Le geek dispose donc d'une sensibilité ontologique et métaphysique plus fine que le commun des mortels, tout simplement. Cette ligne de défense du geek est bien plus intéressante que la simple déploration de la mentalité passéiste et frileuse des technophobes. La dimension passionnelle et émotionnelle du phénomène geek, montre ce livre dans ses pages les plus profondes, relève d'une sensibilité spécifique, dont l'absence est une véritable carence existentielle dans la modernité. Loin d'être une victime de la propagande marketing (qu'il critique avec plus de compétence que la moyenne) le geek jouit d'un épanouissement existentiel spécifique dans la modernité, qui est une énergie et un enrichissement.

Vincent Billard donne une idée, à partir d'études de cas, de cette dimension existentielle riche de sens, pour sa génération. Les développements sur Goldorak, notamment, sont une vraie psychanalyse de l'enfance abandonnée à la télé dans les dernières décennies du XXe siècle. Certaines études de cas me semblent moins convaincantes, notamment celles qui sont liées à la plus grande réalité ontologique du virtuel numérique par rapport à l'expérience réelle, d'un paysage par exemple. Mais dans tous les cas, le livre oblige à reconsidérer radicalement les évidences sur lesquelles on raisonne trop vite, et si mal. Sur ce point (la critique du consensus complaisant technophobe, qui ne se soutient que de ses propres préjugés), Vincent Billard partage les idées de mon travail sur l'Homo sapiens technologicus, je ne commenterai pas les développements qu'il y apporte sinon pour les approuver.

Nous avons vu que le geek est sensible à l'extraordinaire ontologique qui se manifeste dans la technologie. Il faut préciser que ce n'est pas sous la forme de l'admiration seulement de cet extraordinaire, c'est aussi sous une modalité qui me semble particulièrement importante dans la phase actuelle: l'immersion de cet extraordinaire dans l'ordinaire. Non seulement la télévision et le téléphone mobile accomplissent un extraordinaire, mais cet extraordinaire s'insère dans notre ordinaire, il fait l'ordinaire de notre existence contemporaine.
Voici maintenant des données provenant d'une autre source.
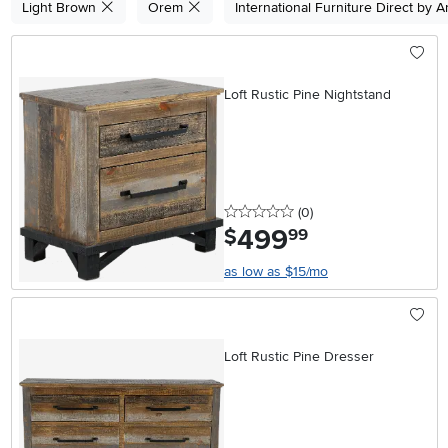
Light Brown
Orem
International Furniture Direct by 
Loft Rustic Pine Nightstand
0 stars
reviews
(0
)
499
.
$
99
as low as $15/mo
Loft Rustic Pine Dresser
Cette analyse est présente sans être centrale chez Vincent Billard, elle me semble importante pour reconnaître dans le geek, finalement, un personnage ordinaire de la modernité, tout le contraire d'un monstre.

En moins de deux cents petites pages, le livre réussit à discuter d'autres thèmes encore, dont les questions de développement durable et de décroissance, et les questions de base du transhumanisme. L'essentiel reste à mon avis la manière dont le geek est exemplairement défendu contre ceux qui le méprisent et qui méprisent l'ordinaire extraordinaire des technologies:

«Au contraire, on ne comprend véritablement tout ce discours anti-technologique –et notamment son inspiration religieuse ou eschatologique permanente, même chez des penseurs officiellement non religieux– que dans la mesure où l'on saisit le système de valeurs propres à la technologie, le sens général de la destination du monde auquel elle nous invite à adhérer et qui constitue à bien des égards un système concurrent de celui des croyants, une foi différente et tout aussi puissante.»